Ho ascoltato telefonate in cui si invitava la Ferragni ad andare a “lavorare”, ma non siamo gli stessi che chiedono ai giovani a crearsi un nuovo lavoro? Di non vivere con l’aspettativa del posto fisso e della pensione? Di essere “creativi”? Ebbene, lei c’è riuscita e adesso è colpevole? Essere invidiosi non è un problema, anche io lo sono della sua vita patinata, ma si può dire con un sorriso e senza ripetere la solita frase: “Non ci ho capito nulla della vita, dovevo fare due foto su Instagram e diventare milionario”. Perché anche io volevo fare la vita di un calciatore, ma non sono capace. Questa è l’unica verità.

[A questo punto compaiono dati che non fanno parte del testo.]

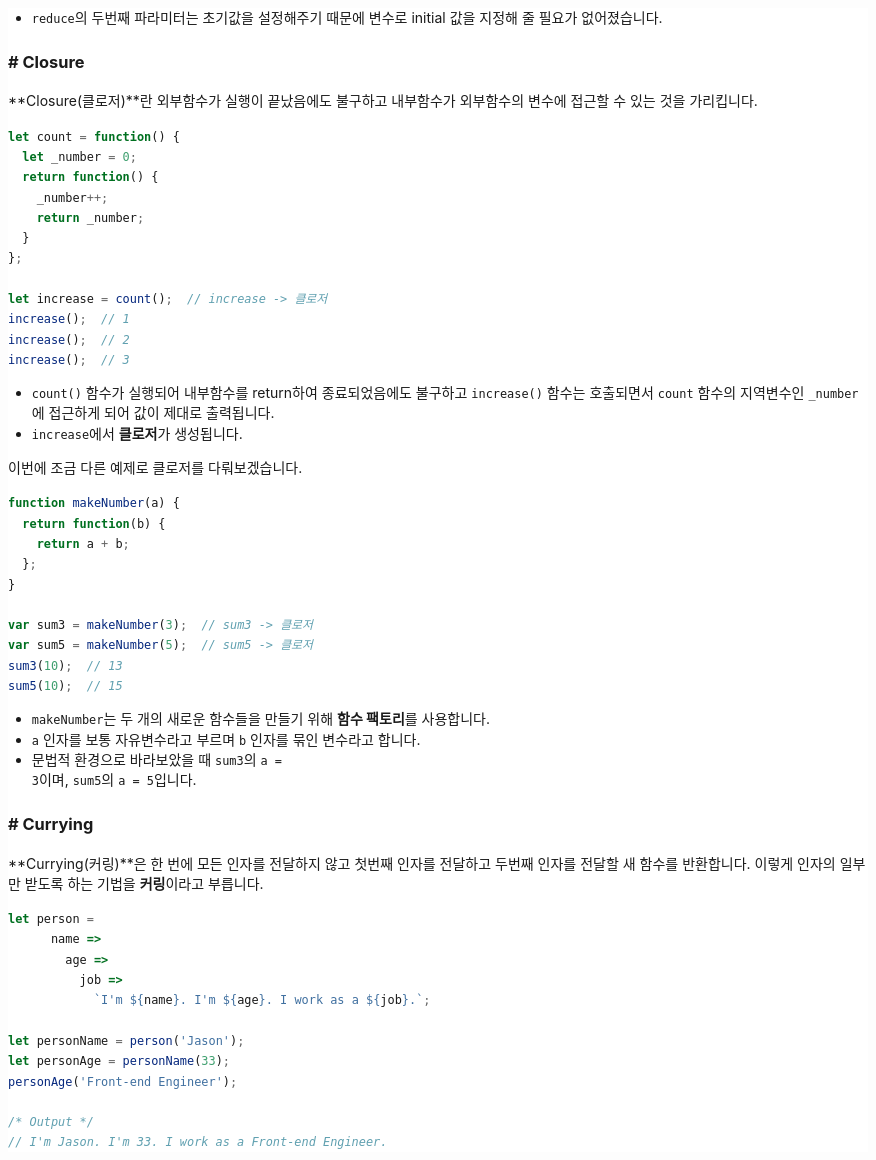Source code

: * <code>reduce</code>의 두번째 파라미터는 초기값을 설정해주기 때문에 변수로 initial 값을 지정해 줄 필요가 없어졌습니다.

### # Closure

**Closure(클로저)**란 외부함수가 실행이 끝났음에도 불구하고 내부함수가 외부함수의 변수에 접근할 수 있는 것을 가리킵니다.

``` js
let count = function() {
  let _number = 0;
  return function() {
    _number++;
    return _number;
  }
};

let increase = count();  // increase -> 클로저
increase();  // 1
increase();  // 2
increase();  // 3
```

* <code>count()</code> 함수가 실행되어 내부함수를 return하여 종료되었음에도 불구하고 <code>increase()</code> 함수는 호출되면서 <code>count</code> 함수의 지역변수인 <code>_number</code>에 접근하게 되어 값이 제대로 출력됩니다.
* <code>increase</code>에서 **클로저**가 생성됩니다.

이번에 조금 다른 예제로 클로저를 다뤄보겠습니다.

``` js
function makeNumber(a) {
  return function(b) {
    return a + b;
  };
}

var sum3 = makeNumber(3);  // sum3 -> 클로저
var sum5 = makeNumber(5);  // sum5 -> 클로저
sum3(10);  // 13
sum5(10);  // 15
```

* <code>makeNumber</code>는 두 개의 새로운 함수들을 만들기 위해 **함수 팩토리**를 사용합니다.
* <code>a</code> 인자를 보통 자유변수라고 부르며 <code>b</code> 인자를 묶인 변수라고 합니다.
* 문법적 환경으로 바라보았을 때 <code>sum3</code>의 <code>a = 3</code>이며, <code>sum5</code>의 <code>a = 5</code>입니다.

### # Currying

**Currying(커링)**은 한 번에 모든 인자를 전달하지 않고 첫번째 인자를 전달하고 두번째 인자를 전달할 새 함수를 반환합니다. 이렇게 인자의 일부만 받도록 하는 기법을 **커링**이라고 부릅니다.

``` js
let person = 
      name => 
        age => 
          job => 
            `I'm ${name}. I'm ${age}. I work as a ${job}.`;

let personName = person('Jason');
let personAge = personName(33);
personAge('Front-end Engineer');

/* Output */
// I'm Jason. I'm 33. I work as a Front-end Engineer.
```
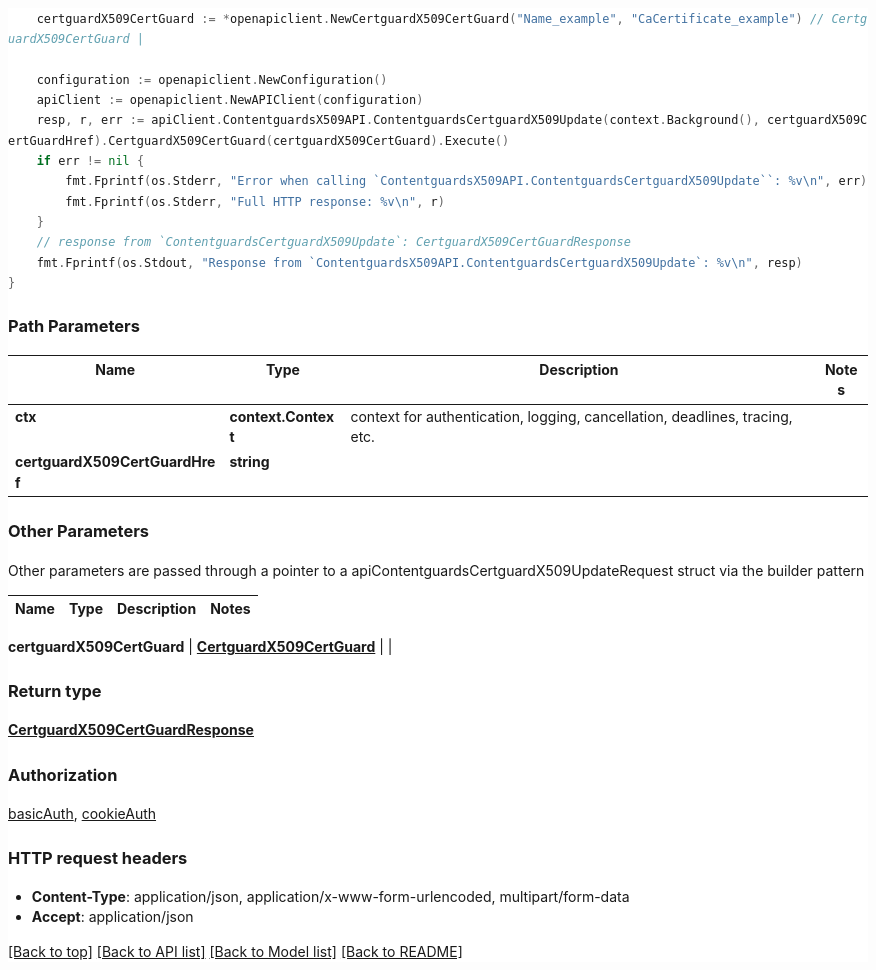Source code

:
 ```go
    certguardX509CertGuard := *openapiclient.NewCertguardX509CertGuard("Name_example", "CaCertificate_example") // CertguardX509CertGuard | 

    configuration := openapiclient.NewConfiguration()
    apiClient := openapiclient.NewAPIClient(configuration)
    resp, r, err := apiClient.ContentguardsX509API.ContentguardsCertguardX509Update(context.Background(), certguardX509CertGuardHref).CertguardX509CertGuard(certguardX509CertGuard).Execute()
    if err != nil {
        fmt.Fprintf(os.Stderr, "Error when calling `ContentguardsX509API.ContentguardsCertguardX509Update``: %v\n", err)
        fmt.Fprintf(os.Stderr, "Full HTTP response: %v\n", r)
    }
    // response from `ContentguardsCertguardX509Update`: CertguardX509CertGuardResponse
    fmt.Fprintf(os.Stdout, "Response from `ContentguardsX509API.ContentguardsCertguardX509Update`: %v\n", resp)
}
```

### Path Parameters


Name | Type | Description  | Notes
------------- | ------------- | ------------- | -------------
**ctx** | **context.Context** | context for authentication, logging, cancellation, deadlines, tracing, etc.
**certguardX509CertGuardHref** | **string** |  | 

### Other Parameters

Other parameters are passed through a pointer to a apiContentguardsCertguardX509UpdateRequest struct via the builder pattern


Name | Type | Description  | Notes
------------- | ------------- | ------------- | -------------

 **certguardX509CertGuard** | [**CertguardX509CertGuard**](CertguardX509CertGuard.md) |  | 

### Return type

[**CertguardX509CertGuardResponse**](CertguardX509CertGuardResponse.md)

### Authorization

[basicAuth](../README.md#basicAuth), [cookieAuth](../README.md#cookieAuth)

### HTTP request headers

- **Content-Type**: application/json, application/x-www-form-urlencoded, multipart/form-data
- **Accept**: application/json

[[Back to top]](#) [[Back to API list]](../README.md#documentation-for-api-endpoints)
[[Back to Model list]](../README.md#documentation-for-models)
[[Back to README]](../README.md)


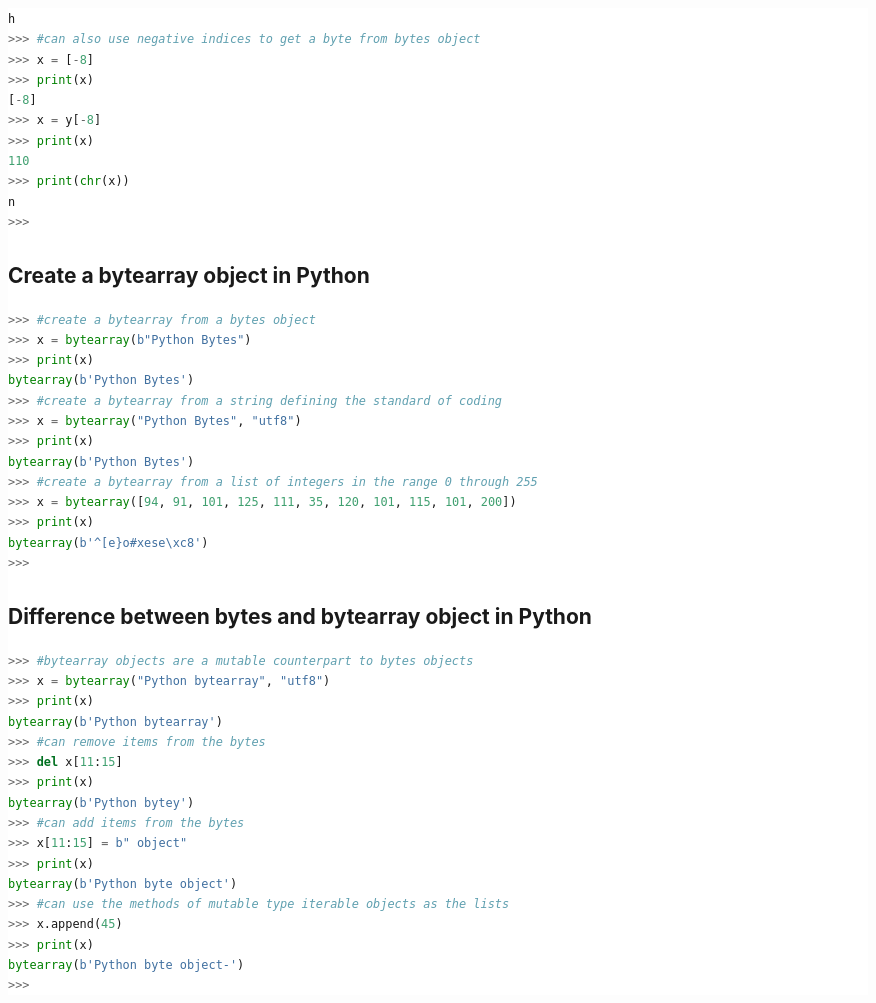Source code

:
 ```python
h
>>> #can also use negative indices to get a byte from bytes object
>>> x = [-8]
>>> print(x)
[-8]
>>> x = y[-8]
>>> print(x)
110
>>> print(chr(x))
n
>>> 

```


## Create a bytearray object in Python

```python
>>> #create a bytearray from a bytes object
>>> x = bytearray(b"Python Bytes")
>>> print(x)
bytearray(b'Python Bytes')
>>> #create a bytearray from a string defining the standard of coding
>>> x = bytearray("Python Bytes", "utf8")
>>> print(x)
bytearray(b'Python Bytes')
>>> #create a bytearray from a list of integers in the range 0 through 255
>>> x = bytearray([94, 91, 101, 125, 111, 35, 120, 101, 115, 101, 200])
>>> print(x)
bytearray(b'^[e}o#xese\xc8')
>>> 

```


## Difference between bytes and bytearray object in Python

```python
>>> #bytearray objects are a mutable counterpart to bytes objects
>>> x = bytearray("Python bytearray", "utf8")
>>> print(x)
bytearray(b'Python bytearray')
>>> #can remove items from the bytes
>>> del x[11:15]
>>> print(x)
bytearray(b'Python bytey')
>>> #can add items from the bytes
>>> x[11:15] = b" object"
>>> print(x)
bytearray(b'Python byte object')
>>> #can use the methods of mutable type iterable objects as the lists
>>> x.append(45)
>>> print(x)
bytearray(b'Python byte object-')
>>> 

```
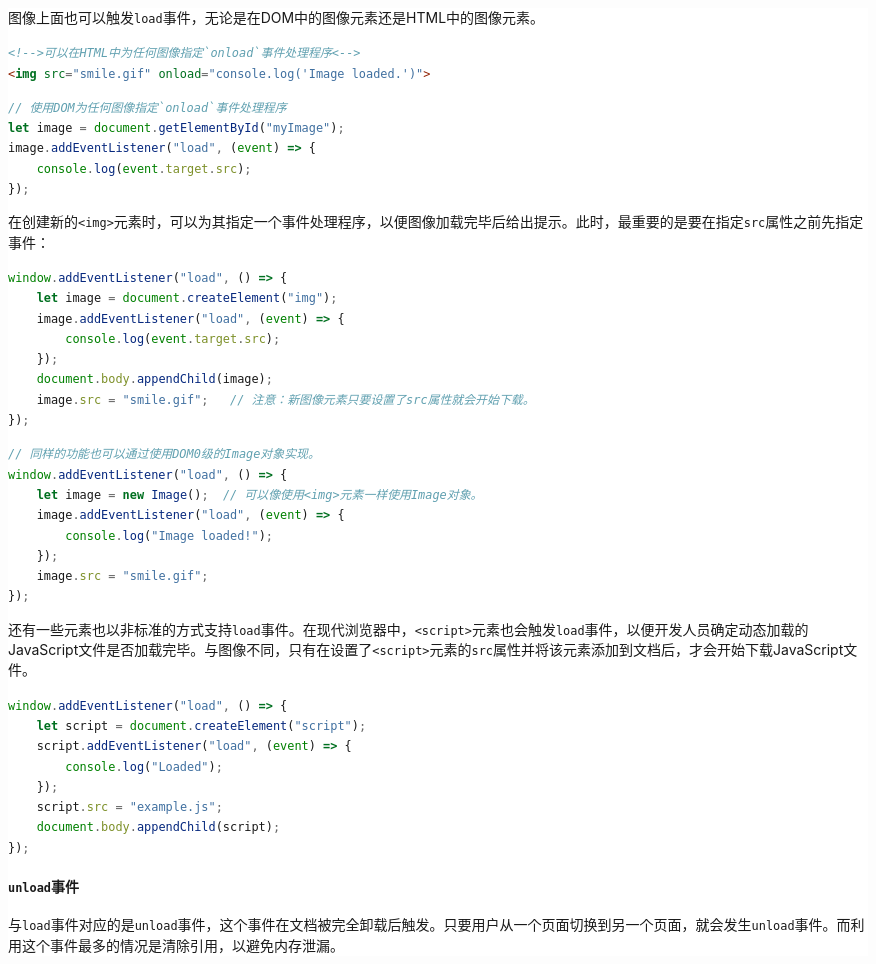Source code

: 图像上面也可以触发`load`事件，无论是在DOM中的图像元素还是HTML中的图像元素。

```html
<!-->可以在HTML中为任何图像指定`onload`事件处理程序<-->
<img src="smile.gif" onload="console.log('Image loaded.')">
```

```js
// 使用DOM为任何图像指定`onload`事件处理程序
let image = document.getElementById("myImage");
image.addEventListener("load", (event) => {
    console.log(event.target.src);
});
```

在创建新的`<img>`元素时，可以为其指定一个事件处理程序，以便图像加载完毕后给出提示。此时，最重要的是要在指定`src`属性之前先指定事件：

```js
window.addEventListener("load", () => {
    let image = document.createElement("img");
    image.addEventListener("load", (event) => {
        console.log(event.target.src);
    });
    document.body.appendChild(image);
    image.src = "smile.gif";   // 注意：新图像元素只要设置了src属性就会开始下载。
});
```

```js
// 同样的功能也可以通过使用DOM0级的Image对象实现。
window.addEventListener("load", () => {
    let image = new Image();  // 可以像使用<img>元素一样使用Image对象。
    image.addEventListener("load", (event) => {
        console.log("Image loaded!");
    });
    image.src = "smile.gif";
});
```

还有一些元素也以非标准的方式支持`load`事件。在现代浏览器中，`<script>`元素也会触发`load`事件，以便开发人员确定动态加载的JavaScript文件是否加载完毕。与图像不同，只有在设置了`<script>`元素的`src`属性并将该元素添加到文档后，才会开始下载JavaScript文件。

```js
window.addEventListener("load", () => {
    let script = document.createElement("script");
    script.addEventListener("load", (event) => {
        console.log("Loaded");
    });
    script.src = "example.js";
    document.body.appendChild(script);
});
```

#### `unload`事件

与`load`事件对应的是`unload`事件，这个事件在文档被完全卸载后触发。只要用户从一个页面切换到另一个页面，就会发生`unload`事件。而利用这个事件最多的情况是清除引用，以避免内存泄漏。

C’è un mercato e all’interno di questo mercato lei si è creata un impero. Ci riesce uno su 10.000. Questo è il messaggio che deve arrivare: in primo luogo che diventare “influenti” è difficile, in seconda battuta che pochissimi possono vivere di questo. Solo dire che “basta postare le tette su Instagram” è molto diseducativo: perché si crea una falsa aspettativa. Perché non sarà così, il pubblico non è così scemo, nemmeno quello che segue Gianluca Vacchi (ha solo dei gusti osceni, a mio parere). D’altronde è influente anche Rupi Kaur, che scrive poesie bellissime. È influente, piaccia o meno, Roberto Burioni che parla di medicina. Fare confronti sul tema lascia il tempo che trova: è il pubblico, anche qui, che decide. E per la cronaca stamattina Maria Cafagna mi fa notare che i primi 15 influencer italiani sono tutte donne. Non è che sono semplicemente più brave, creative e visionarie?